ML Pipeline
Overview
A typical machine learning pipeline may contain data loading, data transformation, training(train-dev)/testing datasets splitting, vectorization, classification/ regression, etc.
In the presto-query-predictor
package, the Pipeline
class provides a
high-level interface to create a model training pipeline without the necessity to
program in each detailed step. The dataset path or dataset, the transformer
config path, and the trainer config path are the input parameters for a Pipeline
instance. Below is an example to use the class to create a CPU model training
pipeline.
from pathlib import Path
from query_predictor.predictor.pipeline import Pipeline
# Path of the embedded fake dataset.
# The path can be replaced by other datasets in practical usages.
data_path = parent_dir / "query_predictor/datasets/data/tpch.csv"
# Paths of the default transformer and trainer configs.
# The paths should be replaced by other configs in practical usages.
transformer_config_path = (
parent_dir / "query_predictor/conf/transformer.yaml"
)
cpu_trainer_config_path = (
parent_dir / "query_predictor/conf/trainer-cpu.yaml"
)
# Runs the pipeline to train a model to predict cpu time.
cpu_pipeline = Pipeline(
data_path=data_path,
transformation_required=True,
transformer_config_path=transformer_config_path,
trainer_config_path=cpu_trainer_config_path,
)
cpu_pipeline.exec()
pp = pprint.PrettyPrinter()
pp.pprint(cpu_pipeline.report)
Datasets
The package contains a faked dataset created with some TPC-H SQL queries. The
faked dataset has 22 samples with columns: query_id, user_, source, environment,
catalog, query_state, query, peak_memory_bytes, and cpu_time_ms. The dataset
can be loaded through the load_tpch
method.
from query_predictor.datasets import load_tpch
data = load_tpch()
print(data)
Warning
The faked dataset is for demo purposes only. You need to train models from some specific Presto request logs for production purposes.
Data Transformation
After loading a raw Presto request log dataset, we need to transform the dataset,
e.g. converting SQL queries to lowercase, creating prediction labels, etc. The
package provides a DataTransformer
class for data transformation. The required
transformations are provided through a transformer configuration file.

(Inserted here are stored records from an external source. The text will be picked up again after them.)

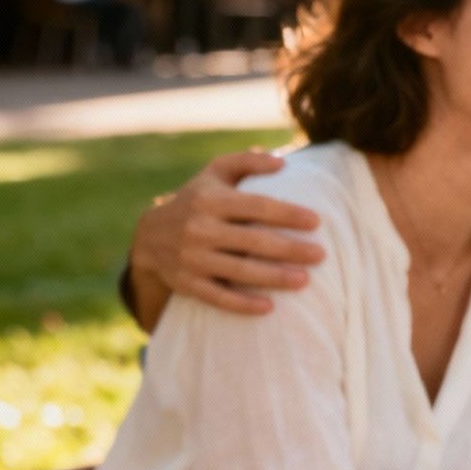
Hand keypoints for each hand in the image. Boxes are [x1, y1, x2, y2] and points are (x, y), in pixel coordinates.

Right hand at [130, 149, 323, 315]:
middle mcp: (199, 229)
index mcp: (210, 200)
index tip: (316, 221)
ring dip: (273, 277)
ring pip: (238, 271)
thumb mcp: (215, 173)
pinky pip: (217, 297)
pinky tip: (269, 307)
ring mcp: (192, 258)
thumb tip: (283, 163)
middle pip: (252, 241)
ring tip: (305, 280)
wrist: (149, 235)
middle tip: (321, 255)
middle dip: (289, 249)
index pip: (257, 206)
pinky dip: (242, 304)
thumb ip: (248, 161)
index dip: (287, 214)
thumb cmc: (197, 198)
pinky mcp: (187, 284)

transformers: # The transformations executed on the dataset
- drop_failed_queries # Drops failed queries whose query state is FAILURE
- create_labels # Creates prediction labels for CPU time and peak memory bytes
- to_lower_queries # Converts SQL queries to lowercase
- select_training_columns # Removes unnecessary columns
persist: true # Whether the dataset after transformations should be persisted or not
persist_path: clean.csv # Persistence path
Model Training
We apply data vectorization to the query strings in the transformed dataset.
For now, based on the scikit-learn
vectorizers, the package supports
DataCountVectorizer
- token count approachDataTfidfVectorizer
- TF-IDF (term frequency-inverse document frequency) approach
After vectorization, we'll split the dataset to training and testing datasets and apply specific classification algorithms.
RandomForestClassifier
- A random forest classifier based on thescikit-learn
package.LogisticRegressionClassifier
- A logistic regression classifier based on thescikit-learn
package.XGBoostClassifier
- An XGBoost classifier based on thexgboost
package.
Any contributions to more classifiers are welcome!

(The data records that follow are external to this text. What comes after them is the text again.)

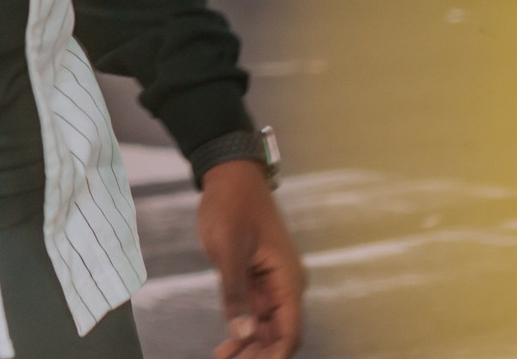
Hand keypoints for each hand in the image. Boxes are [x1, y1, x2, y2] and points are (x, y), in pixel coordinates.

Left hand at [198, 160, 303, 358]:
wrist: (228, 176)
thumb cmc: (231, 205)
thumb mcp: (228, 250)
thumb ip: (235, 294)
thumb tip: (243, 333)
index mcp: (287, 279)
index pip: (290, 331)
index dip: (275, 355)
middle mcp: (284, 285)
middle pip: (278, 334)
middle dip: (259, 354)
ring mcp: (269, 282)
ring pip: (265, 326)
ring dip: (249, 346)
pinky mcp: (253, 277)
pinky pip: (252, 311)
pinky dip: (242, 329)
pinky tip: (227, 346)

Both the vectorizer's and the classifier's parameters can be provided through a trainer configuration file. An example of training a CPU model is shown below.

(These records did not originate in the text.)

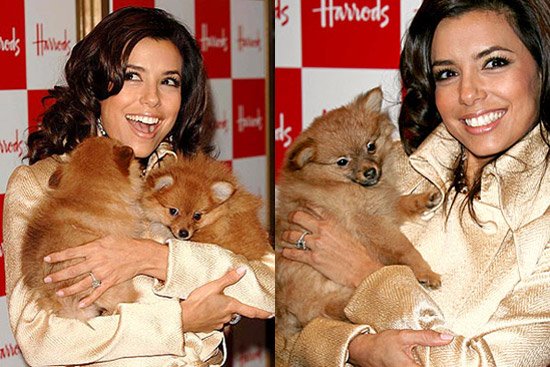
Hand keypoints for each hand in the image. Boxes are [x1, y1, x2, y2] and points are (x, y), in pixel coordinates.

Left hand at [43, 235, 167, 307]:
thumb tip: (80, 249)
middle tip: (47, 279)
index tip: (47, 259)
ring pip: (82, 283)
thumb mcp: (107, 239)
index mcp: (95, 249)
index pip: (72, 253)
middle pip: (73, 270)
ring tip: (58, 293)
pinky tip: (80, 304)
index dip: (58, 256)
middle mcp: (97, 261)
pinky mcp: (110, 281)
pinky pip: (97, 292)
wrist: (141, 254)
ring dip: (69, 289)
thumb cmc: (124, 244)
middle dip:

label: cpu_time_label # Predictiona label: cpu_time_label or peak_memory_label
feature: query # Feature column
vectorizer:
type: tfidf # Vectorizer type: tfidf or count
params: # Params for the vectorizer, following scikit-learn parameters.
max_features: 100
min_df: 1
max_df: 0.8
persist: true # Whether the vectorizer trained should be persisted or not
persist_path: models/vec-cpu.bin # Persistence path
test_size: 0.2 # Testing dataset proportion during splitting
classifier:
type: XGBoost # Classifier type
params: # Params for the classifier
max_depth: 2
objective: 'binary:logistic'
persist: true # Whether the model trained should be persisted or not
persist_path: models/model-cpu.bin # Persistence path
After the training, a CPU model should be generated in the models/
folder.
This model can be used to predict CPU usages of future Presto requests.
Info
The vectorizer's and classifier's parameters are for demo purposes. They are not optimized. The parameters usually require tuning when changed to another dataset.